This really isn't true, though.

When I was growing up, there were two options to discover music -- listen to the radio, or buy tapes/records (maybe with the help of magazines like Alternative Press). The radio played mainstream stuff, except for the college radio station that sometimes was more diverse. Record stores sold mostly mainstream stuff too, except for "new age" (which hid some good electronic stuff) and some industrial; to get more interesting music you'd have to mail-order it or go to that big cool record store that was an hour's drive away. And 3/4 of the time you'd just be guessing based on cover art and the name of the artist/album because you've never heard it before.

Now? In seconds I can find dark ambient, powernoise, Japanese noise-rock, lowercase, databending, drone, Berlin school, chiptune/jazz/metal fusion, synthwave, vaporwave, albums made entirely on a Kaossilator, live concerts with an Ondes Martenot, tribal industrial, bellydance influenced by steampunk and dubstep, and wildly experimental music.

Someone is making that.

§ SOURCE MATERIAL

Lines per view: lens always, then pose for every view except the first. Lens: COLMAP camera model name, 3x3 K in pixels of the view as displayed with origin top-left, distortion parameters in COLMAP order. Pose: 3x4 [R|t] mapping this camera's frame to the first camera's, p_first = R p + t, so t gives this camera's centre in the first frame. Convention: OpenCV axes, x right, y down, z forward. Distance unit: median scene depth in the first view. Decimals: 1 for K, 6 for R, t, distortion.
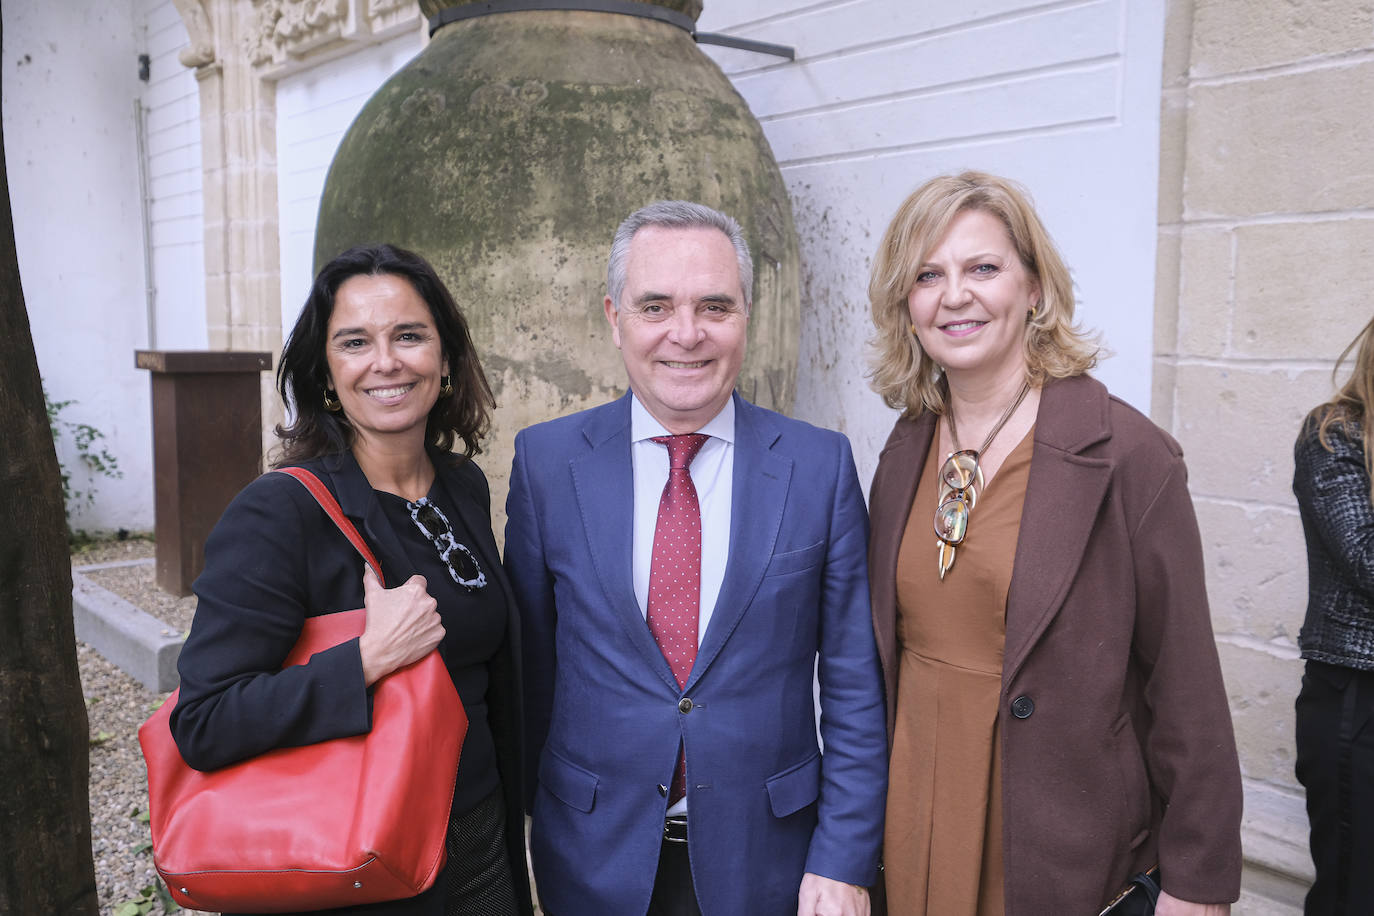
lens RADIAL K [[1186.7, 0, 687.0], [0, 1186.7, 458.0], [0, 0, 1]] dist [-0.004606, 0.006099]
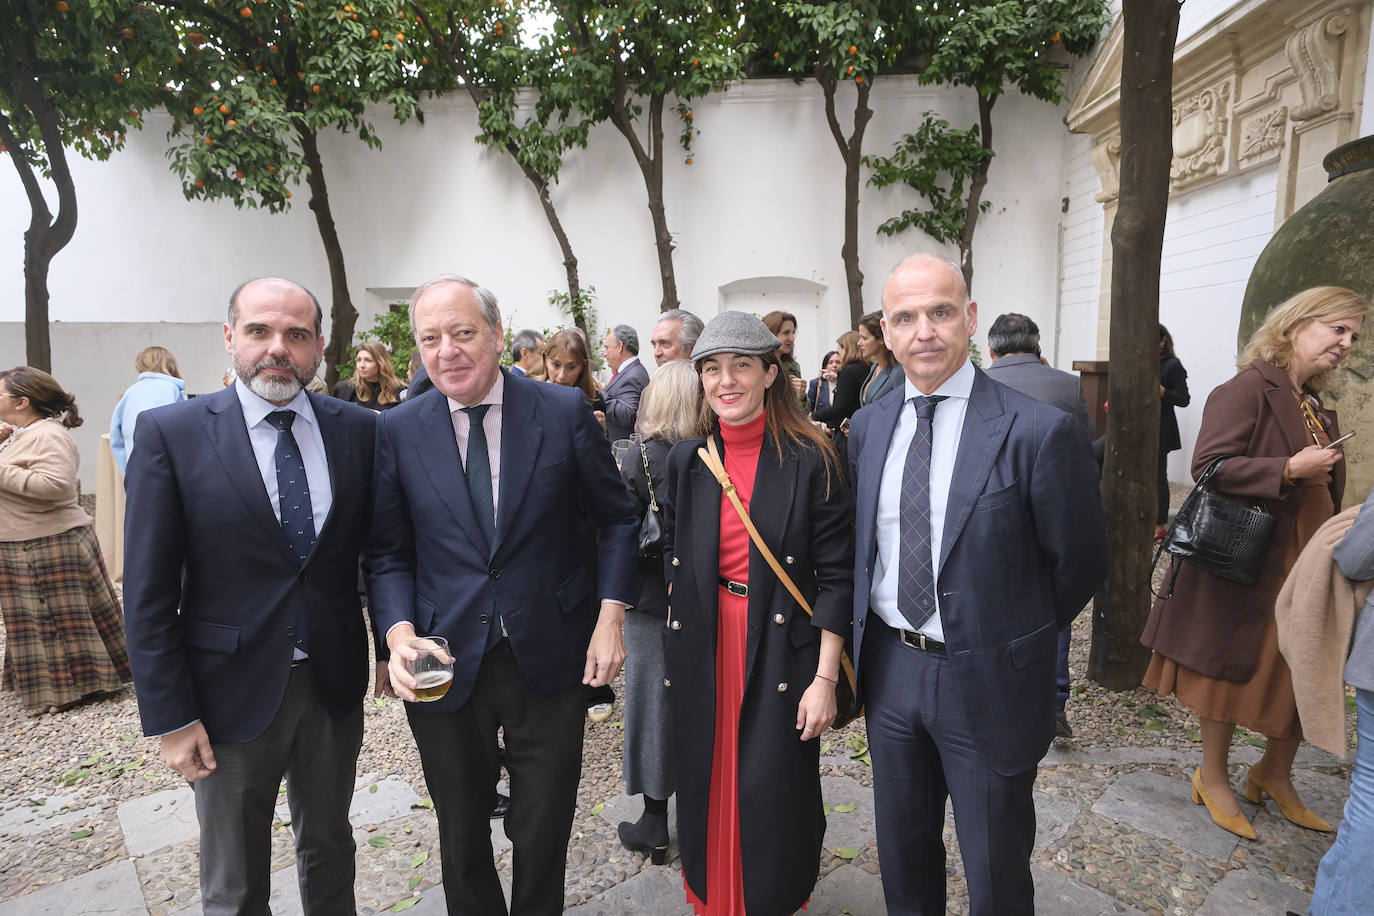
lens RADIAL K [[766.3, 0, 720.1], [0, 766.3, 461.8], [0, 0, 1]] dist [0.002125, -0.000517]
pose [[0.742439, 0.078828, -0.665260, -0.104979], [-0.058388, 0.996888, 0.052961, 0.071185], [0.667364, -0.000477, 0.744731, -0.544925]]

§ ACTIVITY
Write out the passage about finding music between "Now? In seconds" and "wildly experimental music.", inclusive.

§ EXERCISE SOLUTION
Now? In seconds I can find dark ambient, powernoise, Japanese noise-rock, lowercase, databending, drone, Berlin school, chiptune/jazz/metal fusion, synthwave, vaporwave, albums made entirely on a Kaossilator, live concerts with an Ondes Martenot, tribal industrial, bellydance influenced by steampunk and dubstep, and wildly experimental music.